→ Excerto selecionado

Com a imensidade dos emprestimos feitos nas duas ultimas décadas a alunos do superior, obrigados a se endividar a niveis irracionais, e cuja maioria nao consegue encontrar um emprego ou um salario à altura das pretençoes, para poder pagar os juros (e muito menos a divida) dos ditos emprestimos, os credores acabaram por criar listas "podres" de individuos, que os bancos consideram nunca se poderem livrar do crédito concedido.

Essas listas foram "embrulhadas" (nao hà outra palavra), em conceitos e produtos financeiros matematico-complicados (como os subprimes imobiliarios), e foram vendidas pelos bancos US a bancos europeus. Até agora o facto é mantido debaixo do tapete. Mas quando o momento M chegar, visto os montantes evolvidos, o facto pode gerar outra explosao praticamente do nivel da que aconteceu em 2008.

→ O pedido
Resuma em duas frases o excerto sobre os empréstimos a estudantes do ensino superior.

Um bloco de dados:
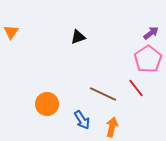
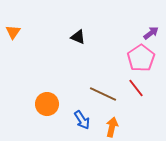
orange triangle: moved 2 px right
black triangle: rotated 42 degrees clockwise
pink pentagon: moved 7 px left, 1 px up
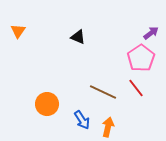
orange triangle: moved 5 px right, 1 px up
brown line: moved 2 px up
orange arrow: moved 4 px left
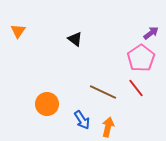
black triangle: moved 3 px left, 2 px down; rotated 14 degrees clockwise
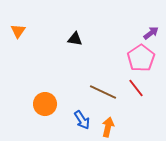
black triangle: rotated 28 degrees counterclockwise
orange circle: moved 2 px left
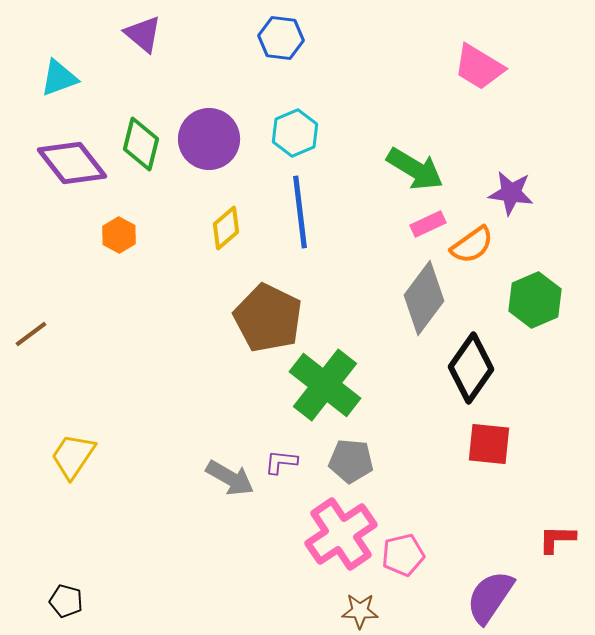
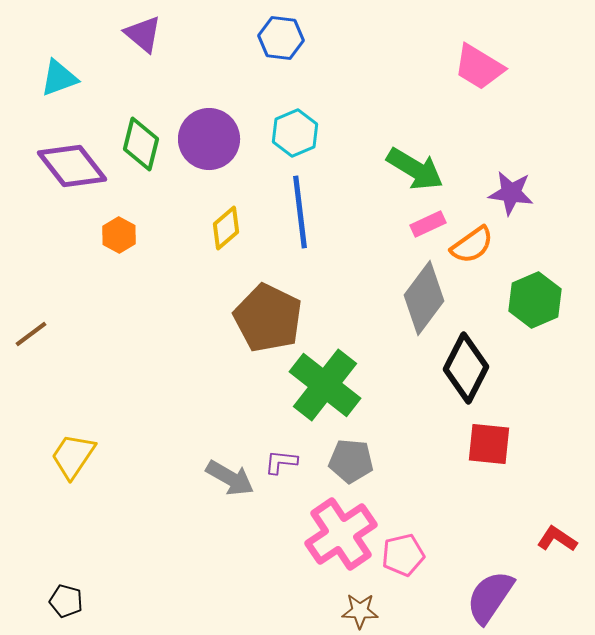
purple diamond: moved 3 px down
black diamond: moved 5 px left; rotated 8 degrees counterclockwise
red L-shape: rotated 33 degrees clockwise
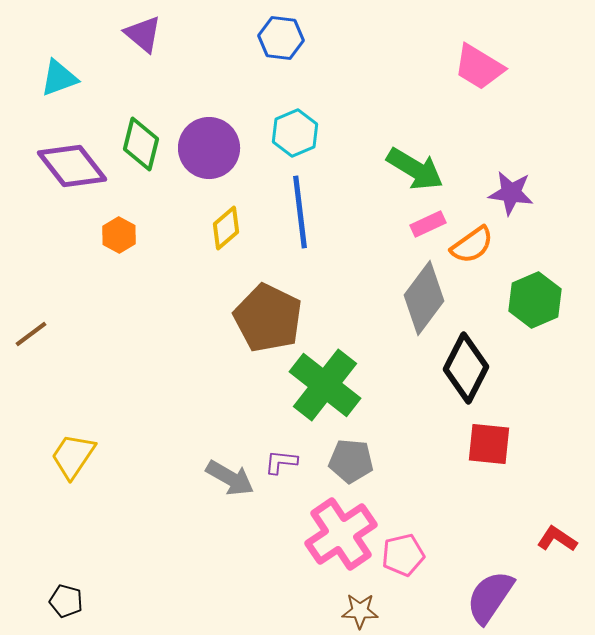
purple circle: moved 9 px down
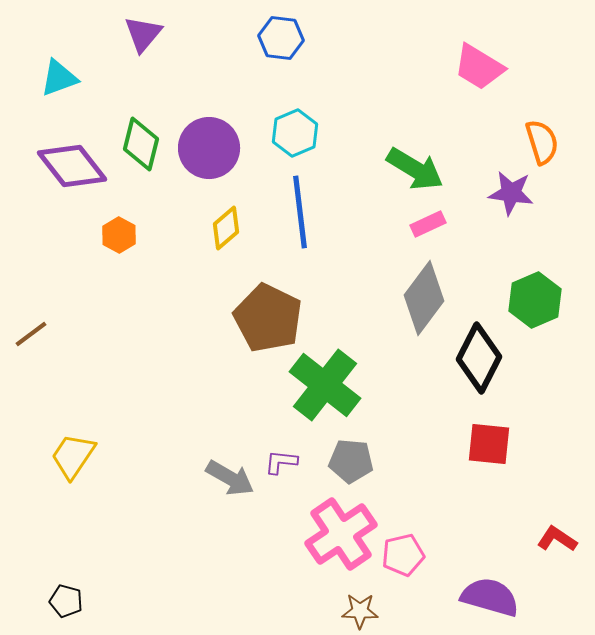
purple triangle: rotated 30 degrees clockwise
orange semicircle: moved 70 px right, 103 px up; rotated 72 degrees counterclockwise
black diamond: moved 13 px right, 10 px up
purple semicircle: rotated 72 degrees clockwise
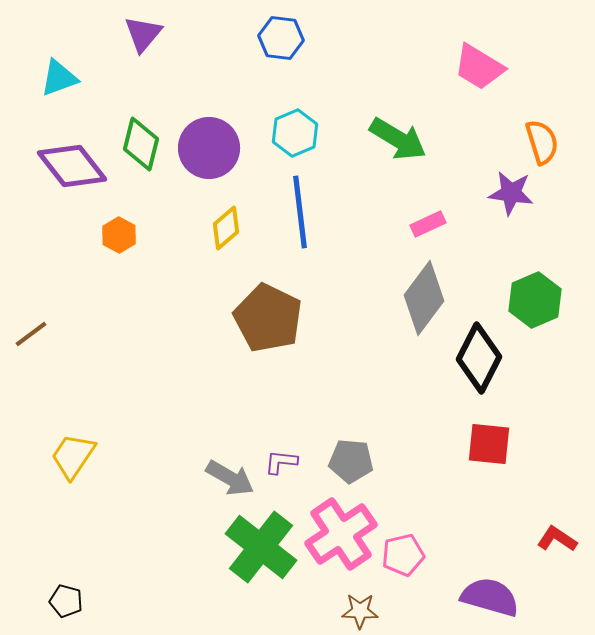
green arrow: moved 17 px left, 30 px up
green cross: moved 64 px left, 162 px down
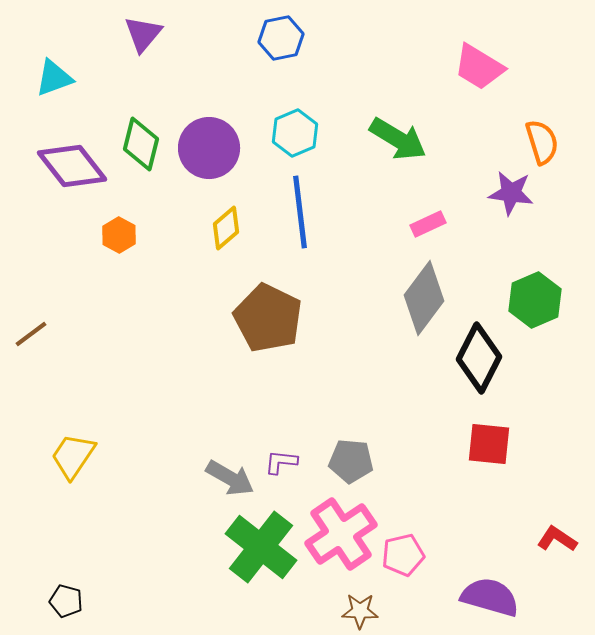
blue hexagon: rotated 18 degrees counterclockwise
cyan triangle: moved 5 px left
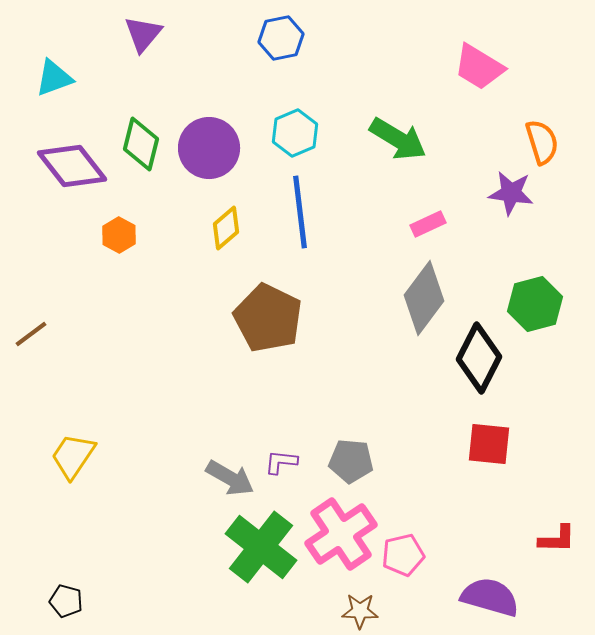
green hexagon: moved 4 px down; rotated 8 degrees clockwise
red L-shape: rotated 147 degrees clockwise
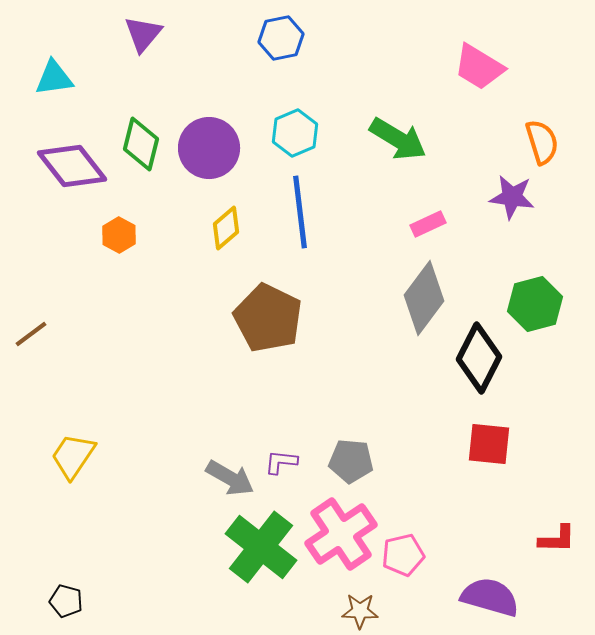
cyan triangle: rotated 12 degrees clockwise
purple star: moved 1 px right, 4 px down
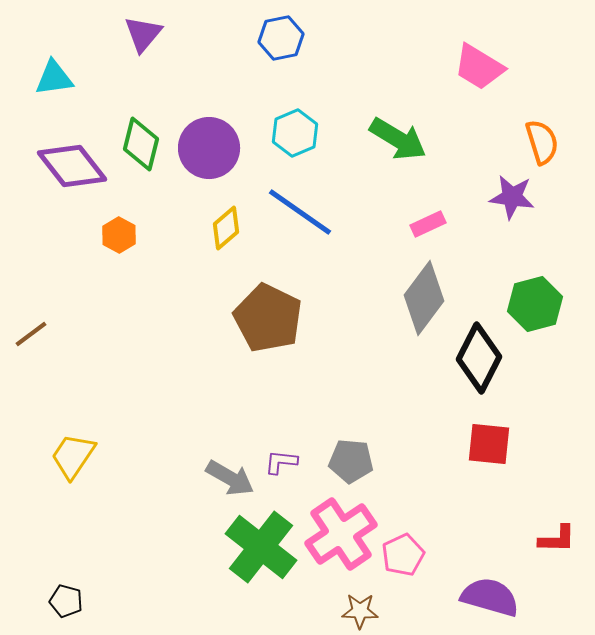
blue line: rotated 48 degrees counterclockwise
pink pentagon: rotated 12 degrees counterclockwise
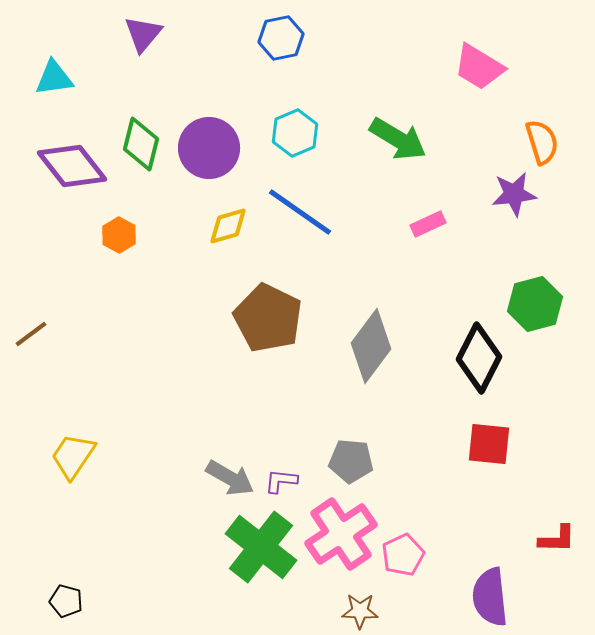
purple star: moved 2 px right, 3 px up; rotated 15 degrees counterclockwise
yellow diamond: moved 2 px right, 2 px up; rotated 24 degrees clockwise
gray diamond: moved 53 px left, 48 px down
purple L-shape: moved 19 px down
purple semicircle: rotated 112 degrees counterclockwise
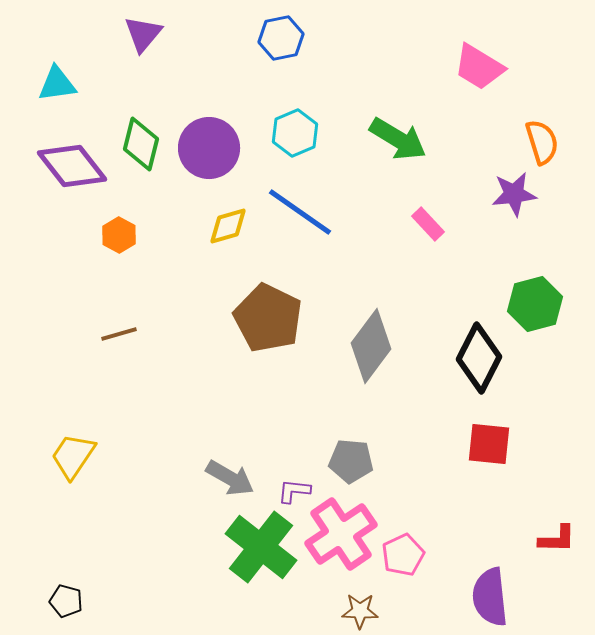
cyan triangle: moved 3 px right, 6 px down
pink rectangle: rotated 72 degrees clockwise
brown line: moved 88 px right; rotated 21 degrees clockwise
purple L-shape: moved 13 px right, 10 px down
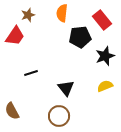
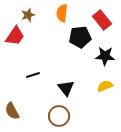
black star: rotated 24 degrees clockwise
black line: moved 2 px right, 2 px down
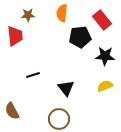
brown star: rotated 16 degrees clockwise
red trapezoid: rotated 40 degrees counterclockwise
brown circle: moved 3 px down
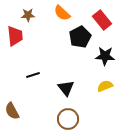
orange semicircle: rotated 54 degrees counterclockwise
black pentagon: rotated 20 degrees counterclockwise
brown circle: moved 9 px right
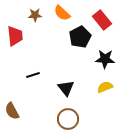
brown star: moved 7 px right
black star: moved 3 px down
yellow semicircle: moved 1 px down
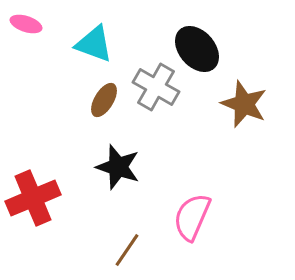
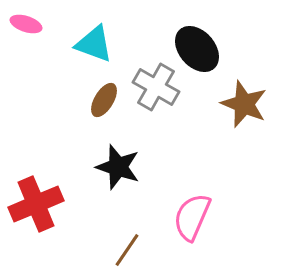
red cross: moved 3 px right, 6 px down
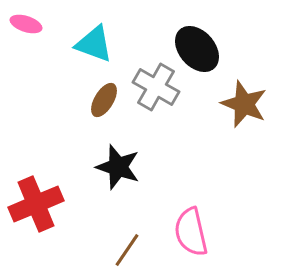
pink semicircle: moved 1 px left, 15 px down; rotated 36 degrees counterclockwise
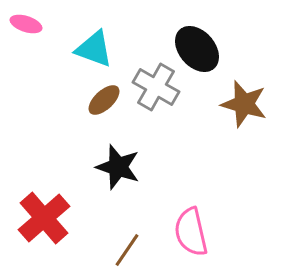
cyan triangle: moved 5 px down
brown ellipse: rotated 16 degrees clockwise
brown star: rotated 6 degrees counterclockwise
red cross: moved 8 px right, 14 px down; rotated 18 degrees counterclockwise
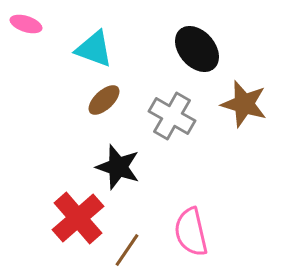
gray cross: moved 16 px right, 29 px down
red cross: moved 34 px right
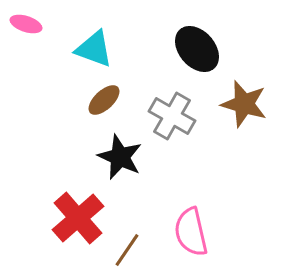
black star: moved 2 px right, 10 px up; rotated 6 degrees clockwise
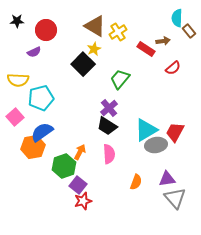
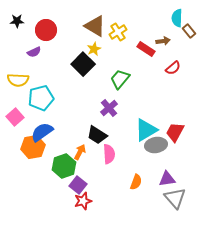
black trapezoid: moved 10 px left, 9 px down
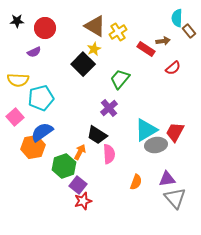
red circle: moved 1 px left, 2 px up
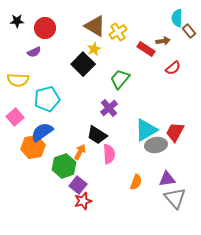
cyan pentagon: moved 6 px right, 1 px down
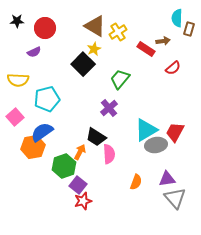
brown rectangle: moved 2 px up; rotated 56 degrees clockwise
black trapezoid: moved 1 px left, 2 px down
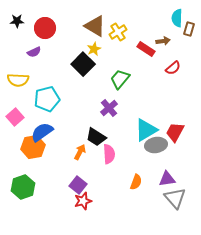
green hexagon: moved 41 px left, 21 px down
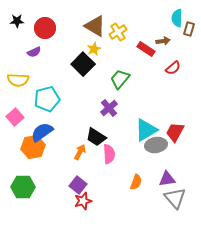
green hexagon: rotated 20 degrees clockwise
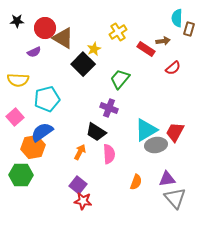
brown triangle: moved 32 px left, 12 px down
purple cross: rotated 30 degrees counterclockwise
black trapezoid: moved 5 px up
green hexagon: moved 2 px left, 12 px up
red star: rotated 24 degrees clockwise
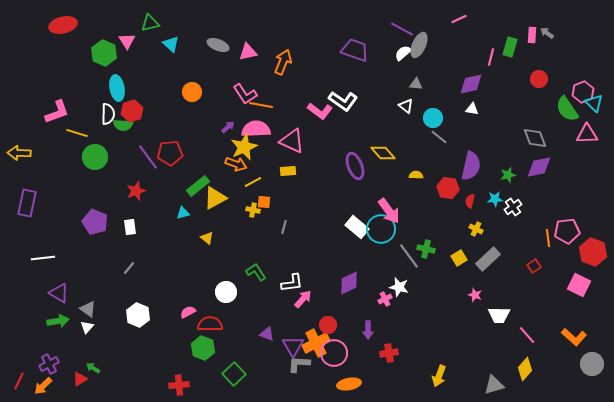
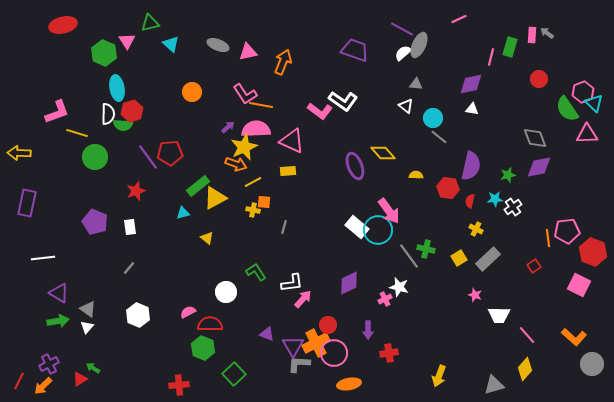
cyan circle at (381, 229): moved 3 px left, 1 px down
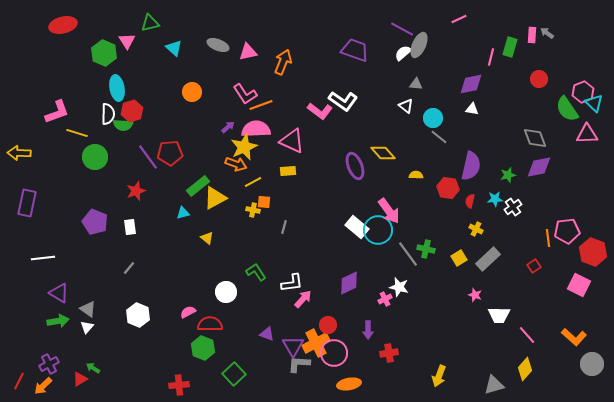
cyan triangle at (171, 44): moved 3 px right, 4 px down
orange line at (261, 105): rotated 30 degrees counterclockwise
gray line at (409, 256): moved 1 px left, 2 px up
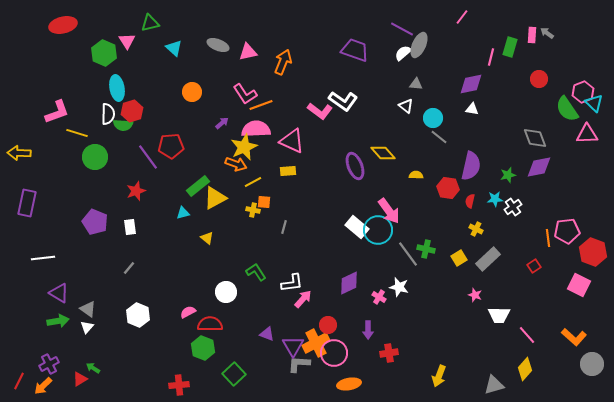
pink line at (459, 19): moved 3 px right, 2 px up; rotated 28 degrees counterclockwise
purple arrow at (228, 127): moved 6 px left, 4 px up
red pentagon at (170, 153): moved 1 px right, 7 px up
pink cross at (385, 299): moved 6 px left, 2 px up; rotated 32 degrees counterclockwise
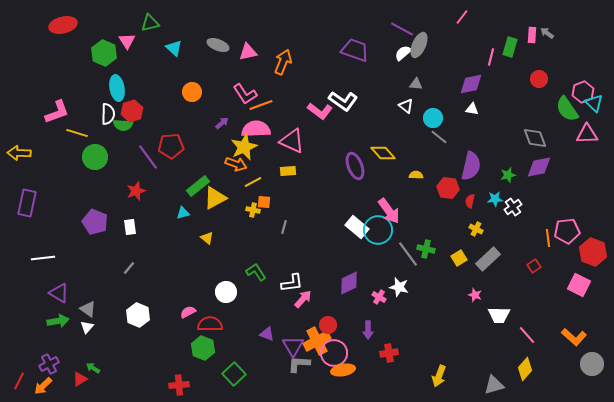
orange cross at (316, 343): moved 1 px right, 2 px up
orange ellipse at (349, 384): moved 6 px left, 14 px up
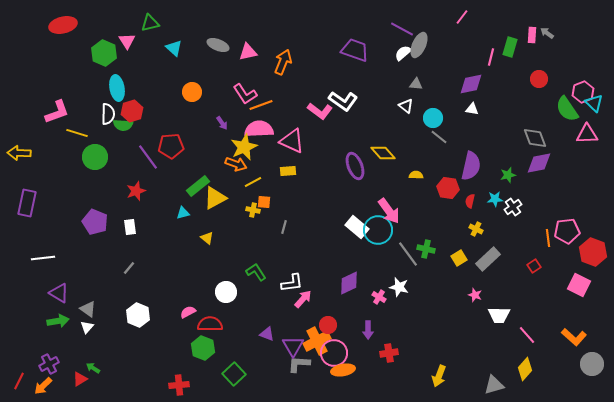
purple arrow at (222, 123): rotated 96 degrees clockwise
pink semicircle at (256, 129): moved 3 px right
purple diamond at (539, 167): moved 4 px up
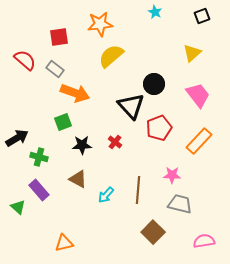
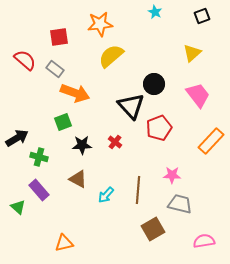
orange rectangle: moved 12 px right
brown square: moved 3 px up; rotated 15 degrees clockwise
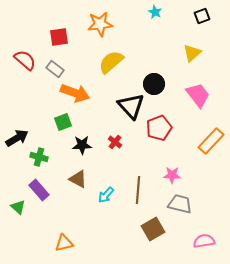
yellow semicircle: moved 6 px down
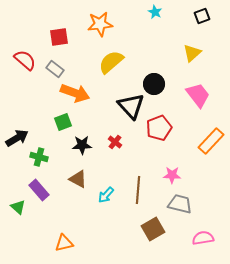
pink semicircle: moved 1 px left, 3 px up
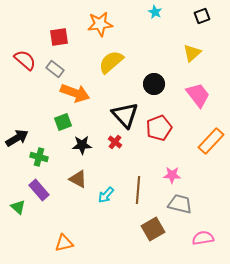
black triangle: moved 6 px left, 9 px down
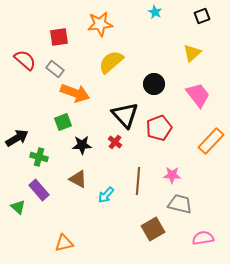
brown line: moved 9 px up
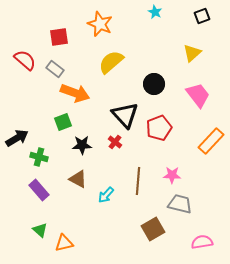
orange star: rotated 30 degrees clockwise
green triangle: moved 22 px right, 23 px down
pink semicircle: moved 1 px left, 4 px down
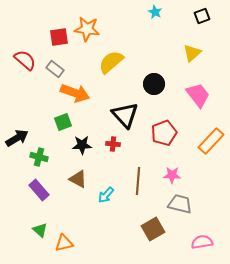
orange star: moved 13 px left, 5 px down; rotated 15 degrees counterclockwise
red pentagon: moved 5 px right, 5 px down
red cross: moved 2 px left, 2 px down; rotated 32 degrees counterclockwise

→ A resposta
Após duas décadas de empréstimos enormes a estudantes do ensino superior, cuja maioria não consegue sequer pagar os juros, os credores criaram listas "podres" de devedores que os bancos consideram incapazes de se livrar do crédito. Essas listas foram embrulhadas em produtos financeiros complexos e vendidas por bancos dos EUA a bancos europeus, um facto mantido debaixo do tapete que pode gerar uma explosão quase do nível da de 2008.